I found this and thought I'd share - there's many people who've lost their beloved birds.


*"Weep not for me though I am gone*
*Into that gentle night*
*Grieve if you will, not for long*
*Upon my soul's sweet flight.*
*I am at peace, my soul's at rest*
*There is no need for tears.*
*For all your love I was so blessed*
*For all those many years.*
*There is no pain, I suffer not,*
*the fear now all is gone.*
*Put now these things out of your thoughts*
*in your memory I live on.*
*Remember not my fight for breath*
*Remember not the strife*
*Please do not dwell upon my death,*
*But celebrate my life."*​


----------



## feathers (Aug 21, 2007)

Thats sweet
A hole new way at looking at it.


----------



## roxy culver (May 27, 2010)

That is so sweet!!


----------



## Cassie (Jan 7, 2009)

Thank you for posting that. It's perfect timing.


----------



## TRose (May 22, 2011)

a great thought... it made me cry but the meaning behind it is important for me I think.


----------



## lperry82 (Aug 2, 2010)

aww bless that is so sweet


----------



## morla (Aug 15, 2011)

That makes feel so much better from Sunny dieing yesterday. Thank-you.
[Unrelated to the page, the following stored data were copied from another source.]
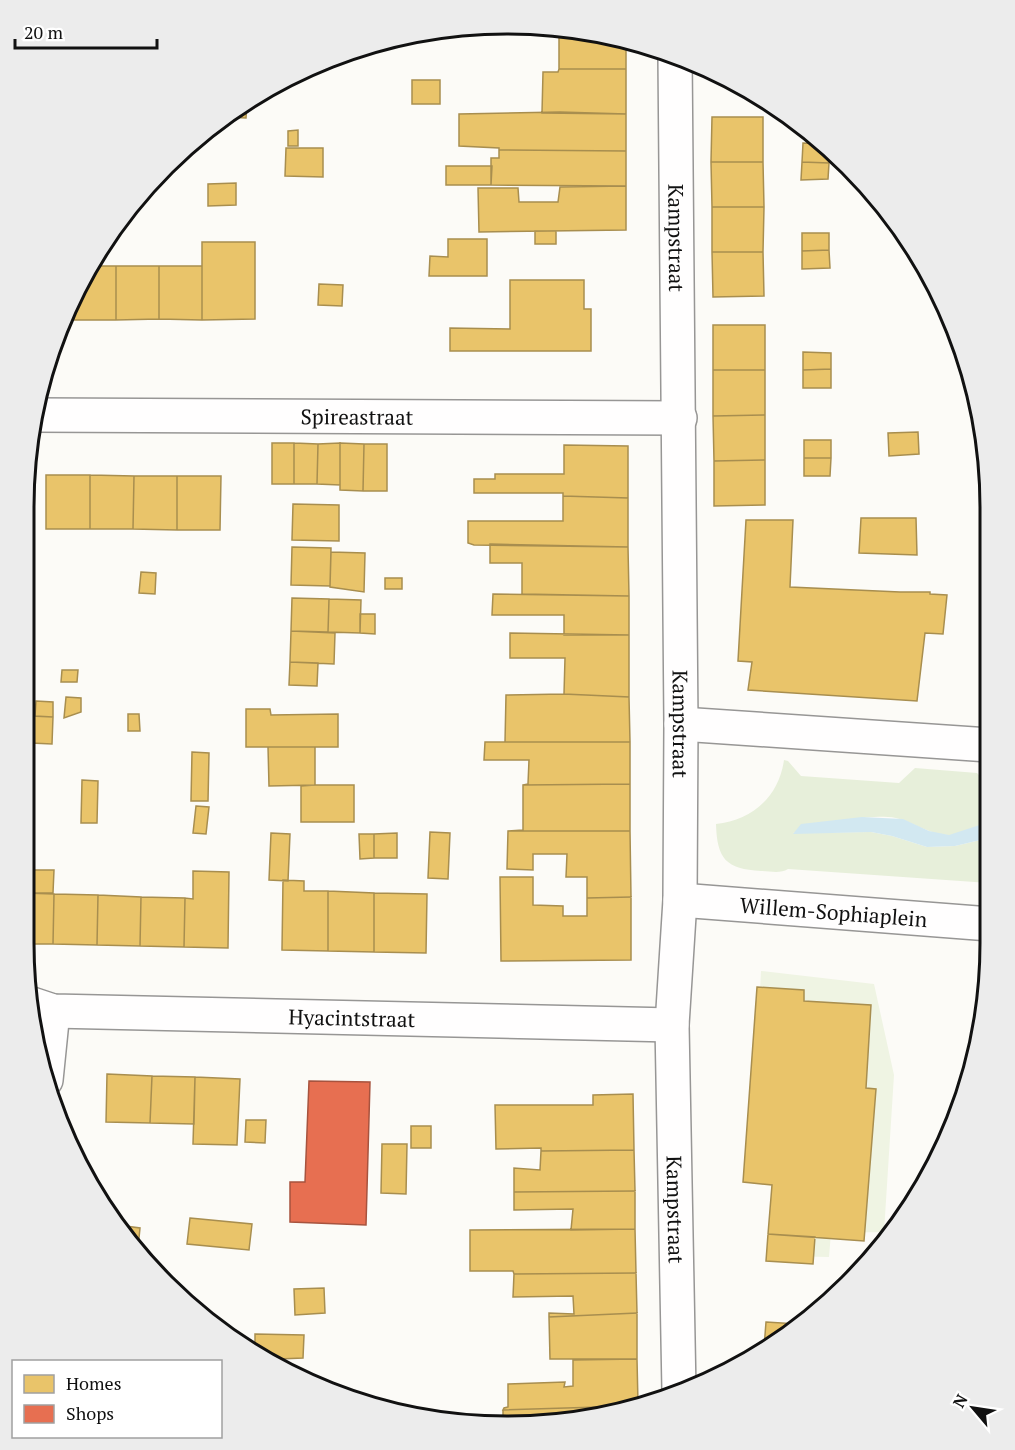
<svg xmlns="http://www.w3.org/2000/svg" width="1015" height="1450" viewBox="0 0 1015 1450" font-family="'PT Serif',serif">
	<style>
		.green { fill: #e7efda }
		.pitch { fill: #eff4e3 }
		.water { fill: #d2e8f1 }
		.homes { fill: #e9c46a; stroke: #a88e4f; stroke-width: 1.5 }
		.shops { fill: #e76f51; stroke: #a7533e; stroke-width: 1.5 }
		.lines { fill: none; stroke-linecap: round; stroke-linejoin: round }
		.street-casing { stroke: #979695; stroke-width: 36 }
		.street { stroke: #fffefe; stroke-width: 33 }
		.labels { text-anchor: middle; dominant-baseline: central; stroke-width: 6; stroke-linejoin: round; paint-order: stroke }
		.street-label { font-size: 21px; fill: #111; stroke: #fff }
		.rim { fill: none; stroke: #111; stroke-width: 3 }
	</style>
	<rect width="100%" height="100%" fill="#fcfbf7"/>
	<path class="green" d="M 784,760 L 788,761 L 801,776 L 899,783 L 915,768 L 977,773 L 989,786 L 989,822 C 976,826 963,835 950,835 C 928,836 910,818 888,817 C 855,815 825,825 793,833 L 871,832 L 892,836 L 927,847 L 955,846 L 989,838 L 989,883 L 788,869 C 780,874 770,871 761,871 C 726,869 717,859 716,824 C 751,821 779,797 784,760 Z"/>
	<path class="pitch" d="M 761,971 L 874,984 L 894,1075 L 884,1232 L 831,1233 L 829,1257 L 774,1256 L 779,1176 L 751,1170 Z"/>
	<path class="water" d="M 862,817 L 903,819 L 929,831 L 949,835 L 989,822 L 989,838 L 955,846 L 927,847 L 892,836 L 871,832 L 793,834 L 801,824 Z"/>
	<path class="homes" d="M 559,28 L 626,39 L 626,69 L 559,69 Z
		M 559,69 L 626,69 L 626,114 L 542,113 L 543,72 L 558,72 Z
		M 412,80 L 440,80 L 440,104 L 412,104 Z
		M 247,102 L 246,118 L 226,117 Z
		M 560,112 L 626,114 L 626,151 L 499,150 L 499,148 L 459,146 L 459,114 Z
		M 712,117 L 763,117 L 763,162 L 711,162 Z
		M 298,130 L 298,146 L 288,146 L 288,131 Z
		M 803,143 L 823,144 L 830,150 L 829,163 L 802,162 Z
		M 286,148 L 323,148 L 323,177 L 285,176 Z
		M 499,150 L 626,151 L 626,186 L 491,185 L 491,158 L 499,158 Z
		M 711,162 L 763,162 L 764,207 L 712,207 Z
		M 802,162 L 829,163 L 828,179 L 801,180 Z
		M 446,166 L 492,166 L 491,185 L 446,185 Z
		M 236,183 L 236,205 L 208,206 L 208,184 Z
		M 626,186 L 626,230 L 479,232 L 478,188 L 518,188 L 519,202 L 558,202 L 560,187 Z
		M 712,207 L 764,207 L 763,252 L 712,252 Z
		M 535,231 L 556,231 L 556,244 L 535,244 Z
		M 802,233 L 829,233 L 829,250 L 802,251 Z
		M 448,239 L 487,239 L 487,276 L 429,276 L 430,256 L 448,257 Z
		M 202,242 L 255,242 L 255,319 L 202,320 Z
		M 829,250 L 830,268 L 802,269 L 802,251 Z
		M 712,252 L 763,252 L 764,296 L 713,297 Z
		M 89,266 L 116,266 L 116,320 L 73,320 L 73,307 Z
		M 116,266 L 159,266 L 159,319 L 116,320 Z
		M 159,266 L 202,266 L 202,320 L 159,319 Z
		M 510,280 L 584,280 L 584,309 L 591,309 L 591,351 L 450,351 L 450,328 L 510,329 Z
		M 319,284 L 343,285 L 342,306 L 318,305 Z
		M 713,325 L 765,325 L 765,370 L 713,370 Z
		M 803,352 L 831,353 L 831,369 L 803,370 Z
		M 831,369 L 831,388 L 803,388 L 803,370 Z
		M 713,370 L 765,370 L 765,415 L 713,416 Z
		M 765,415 L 765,460 L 714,461 L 713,416 Z
		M 918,432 L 919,454 L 889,456 L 888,433 Z
		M 804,440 L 831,440 L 831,458 L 804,458 Z
		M 272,443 L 294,443 L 294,484 L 272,484 Z
		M 294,443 L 318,444 L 317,484 L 294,484 Z
		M 340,443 L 340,485 L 317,484 L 318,444 Z
		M 340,443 L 364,444 L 363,491 L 340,490 Z
		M 364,444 L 387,444 L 387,491 L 363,491 Z
		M 564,445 L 628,446 L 628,498 L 563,496 L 563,493 L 474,493 L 474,479 L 495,479 L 495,474 L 564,474 Z
		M 804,458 L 831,458 L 830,476 L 804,476 Z
		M 765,460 L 765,505 L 714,506 L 714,461 Z
		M 46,475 L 90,475 L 90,529 L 46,529 Z
		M 90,475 L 134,476 L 133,529 L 90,529 Z
		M 134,476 L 177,476 L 177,530 L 133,529 Z
		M 177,476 L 221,476 L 220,530 L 177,530 Z
		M 563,496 L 628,498 L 628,547 L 474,545 L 468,543 L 468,521 L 563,521 Z
		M 293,504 L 339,505 L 339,541 L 292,540 Z
		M 861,518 L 916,518 L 917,555 L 859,553 Z
		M 746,520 L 793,520 L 790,587 L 900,592 L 930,592 L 930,594 L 947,595 L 943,634 L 925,633 L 917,701 L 748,690 L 752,662 L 738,661 Z
		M 490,544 L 628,547 L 629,596 L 522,594 L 522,563 L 490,563 Z
		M 292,547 L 331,548 L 330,586 L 291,585 Z
		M 331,552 L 365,553 L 364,592 L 330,587 Z
		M 141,572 L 156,573 L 155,594 L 139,593 Z
		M 385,578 L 402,578 L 402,589 L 385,589 Z
		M 493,594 L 629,596 L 629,635 L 564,635 L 564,615 L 492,615 Z
		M 292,598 L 329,599 L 328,632 L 291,631 Z
		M 329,599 L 361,600 L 360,633 L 328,632 Z
		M 360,614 L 375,614 L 375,634 L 360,633 Z
		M 291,631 L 335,633 L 334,664 L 290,662 Z
		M 510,633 L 629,635 L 629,697 L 564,694 L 565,658 L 510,658 Z
		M 290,662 L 318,663 L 317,686 L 289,685 Z
		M 62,670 L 78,670 L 77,682 L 61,682 Z
		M 564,694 L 629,697 L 630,742 L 505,742 L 506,695 Z
		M 66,697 L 81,698 L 81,712 L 64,718 Z
		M 36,701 L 53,702 L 53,717 L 35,716 Z
		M 246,709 L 270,709 L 271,715 L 338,714 L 338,747 L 246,747 Z
		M 128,714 L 139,714 L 140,731 L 128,731 Z
		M 31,716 L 53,717 L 52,744 L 31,743 Z
		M 485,742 L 630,742 L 630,784 L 523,785 L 528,784 L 529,760 L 484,760 Z
		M 268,747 L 315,747 L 315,785 L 269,786 Z
		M 192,752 L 209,753 L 208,801 L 191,801 Z
		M 82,780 L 98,781 L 97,823 L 81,823 Z
		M 630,784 L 630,831 L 508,831 L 523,830 L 523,785 Z
		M 315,785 L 354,785 L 354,822 L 301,822 L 301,786 Z
		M 196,806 L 209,807 L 206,834 L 193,833 Z
		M 508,831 L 630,831 L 631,897 L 587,898 L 587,877 L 566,877 L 567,854 L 533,854 L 533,870 L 507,869 Z
		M 430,832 L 450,833 L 448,879 L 428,878 Z
		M 271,833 L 290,834 L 288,881 L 269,880 Z
		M 397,833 L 397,858 L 374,858 L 374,834 Z
		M 359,834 L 374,834 L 374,858 L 360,859 Z
		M 30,870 L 54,870 L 53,893 L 29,893 Z
		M 193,871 L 229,872 L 228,948 L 184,947 L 185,898 L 193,899 Z
		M 500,877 L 533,877 L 533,905 L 563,906 L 563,916 L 587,916 L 587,898 L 631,897 L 631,960 L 501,961 Z
		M 283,880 L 304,881 L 304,891 L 328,891 L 328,951 L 282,950 Z
		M 328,891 L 374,893 L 374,952 L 328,951 Z
		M 24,893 L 54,894 L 53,944 L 24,944 Z
		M 374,893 L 427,894 L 426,953 L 374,952 Z
		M 54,894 L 98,895 L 97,945 L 53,944 Z
		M 98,895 L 141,897 L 140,946 L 97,945 Z
		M 141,897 L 185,898 L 184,947 L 140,946 Z
		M 757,987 L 804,990 L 804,1001 L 871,1005 L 866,1088 L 876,1089 L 864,1241 L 768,1234 L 772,1185 L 743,1182 Z
		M 107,1074 L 152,1076 L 150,1123 L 106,1122 Z
		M 152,1076 L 195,1077 L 194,1124 L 150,1123 Z
		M 195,1077 L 240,1079 L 237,1145 L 193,1144 Z
		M 633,1094 L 634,1150 L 541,1151 L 541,1148 L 496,1149 L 495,1105 L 593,1105 L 593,1095 Z
		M 246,1120 L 266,1120 L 265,1143 L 245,1142 Z
		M 411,1126 L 431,1126 L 431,1148 L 411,1148 Z
		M 382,1144 L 407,1144 L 406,1194 L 381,1193 Z
		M 634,1150 L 635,1191 L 514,1192 L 514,1168 L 540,1170 L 541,1151 Z
		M 635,1191 L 635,1229 L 571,1230 L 573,1209 L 514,1210 L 514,1192 Z
		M 190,1218 L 252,1224 L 249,1250 L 187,1244 Z
		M 118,1225 L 140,1228 L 138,1248 Z
		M 635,1229 L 636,1273 L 514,1274 L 513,1271 L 470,1271 L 470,1230 Z
		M 768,1234 L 815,1237 L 813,1264 L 766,1261 Z
		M 636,1273 L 637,1313 L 549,1317 L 549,1313 L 574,1314 L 573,1296 L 513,1297 L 514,1274 Z
		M 324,1288 L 325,1313 L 295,1315 L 294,1289 Z
		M 637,1313 L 637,1359 L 550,1359 L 549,1317 Z
		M 766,1322 L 799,1324 L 764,1348 Z
		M 255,1334 L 304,1335 L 303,1358 L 279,1359 L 279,1362 L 255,1347 Z
		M 637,1359 L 638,1404 L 632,1406 L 503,1410 L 504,1408 L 508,1407 L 508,1384 L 565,1382 L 564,1387 L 573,1386 L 573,1360 Z
		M 632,1406 L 601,1417 L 503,1420 L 503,1410 Z"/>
	<path class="shops" d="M 309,1081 L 370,1082 L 366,1225 L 290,1222 L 290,1182 L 305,1182 Z"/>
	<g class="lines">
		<g class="street-casing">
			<g id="street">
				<path id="s1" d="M 675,56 L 681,724 L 680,900 L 672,1025 L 679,1391"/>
				<path id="s2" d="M 33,415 L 680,418"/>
				<path d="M 681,724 L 989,745"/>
				<path id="s3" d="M 680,900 L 990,924"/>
				<path id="s4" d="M 32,1004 L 53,1011 L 672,1025"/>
				<path d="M 46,1080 L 53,1011"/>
			</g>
		</g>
		<use href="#street" class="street"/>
	</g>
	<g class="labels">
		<g class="street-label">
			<text stroke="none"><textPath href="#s1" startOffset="182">Kampstraat</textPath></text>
			<text stroke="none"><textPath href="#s2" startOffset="324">Spireastraat</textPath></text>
			<text stroke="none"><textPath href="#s1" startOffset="668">Kampstraat</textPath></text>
			<text stroke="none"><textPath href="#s3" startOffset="154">Willem-Sophiaplein</textPath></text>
			<text stroke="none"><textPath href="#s4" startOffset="321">Hyacintstraat</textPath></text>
			<text stroke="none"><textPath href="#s1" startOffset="1154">Kampstraat</textPath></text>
		</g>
	</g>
	<path d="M0 0H1015V1450H0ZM507 34H507A473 473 0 0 1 980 507V943A473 473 0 0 1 507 1416H507A473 473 0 0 1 34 943V507A473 473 0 0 1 507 34Z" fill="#ececec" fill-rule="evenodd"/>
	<path class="rim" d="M507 34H507A473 473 0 0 1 980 507V943A473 473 0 0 1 507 1416H507A473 473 0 0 1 34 943V507A473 473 0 0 1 507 34Z"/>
	<rect x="12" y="1360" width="210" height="78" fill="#ffffff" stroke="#a0a0a0" stroke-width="1.5"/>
	<rect x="24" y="1375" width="30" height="18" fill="#e9c46a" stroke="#a0a0a0" stroke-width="1.5"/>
	<text x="66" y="1390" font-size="18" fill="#111111">Homes</text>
	<rect x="24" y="1405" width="30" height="18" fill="#e76f51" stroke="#a0a0a0" stroke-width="1.5"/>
	<text x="66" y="1420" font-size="18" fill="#111111">Shops</text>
	<g transform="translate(973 1408) rotate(299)" stroke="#ffffff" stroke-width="4.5" paint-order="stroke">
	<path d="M0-4.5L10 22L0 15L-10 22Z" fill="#111111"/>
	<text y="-9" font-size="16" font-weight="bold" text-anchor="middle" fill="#111111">N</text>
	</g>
	<path d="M15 39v9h142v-9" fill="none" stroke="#111111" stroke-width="3"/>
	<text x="24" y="39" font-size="18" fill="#111111" stroke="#ffffff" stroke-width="4.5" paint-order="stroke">20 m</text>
</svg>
My sweet Sunny.


----------



## mellowyellow (Feb 28, 2011)

Thats so sweet.
It made me cry, that poem can go for anyone/anything that has passed , that poem is truely beautiful, it touched my heart!


----------



## singal.mukul (Oct 22, 2011)

Amazingly heart warming poem, especially for all those of us who've lost a little friend.


----------



## Haimovfids (Sep 19, 2012)

That's beautiful 
Thank you for sharing


----------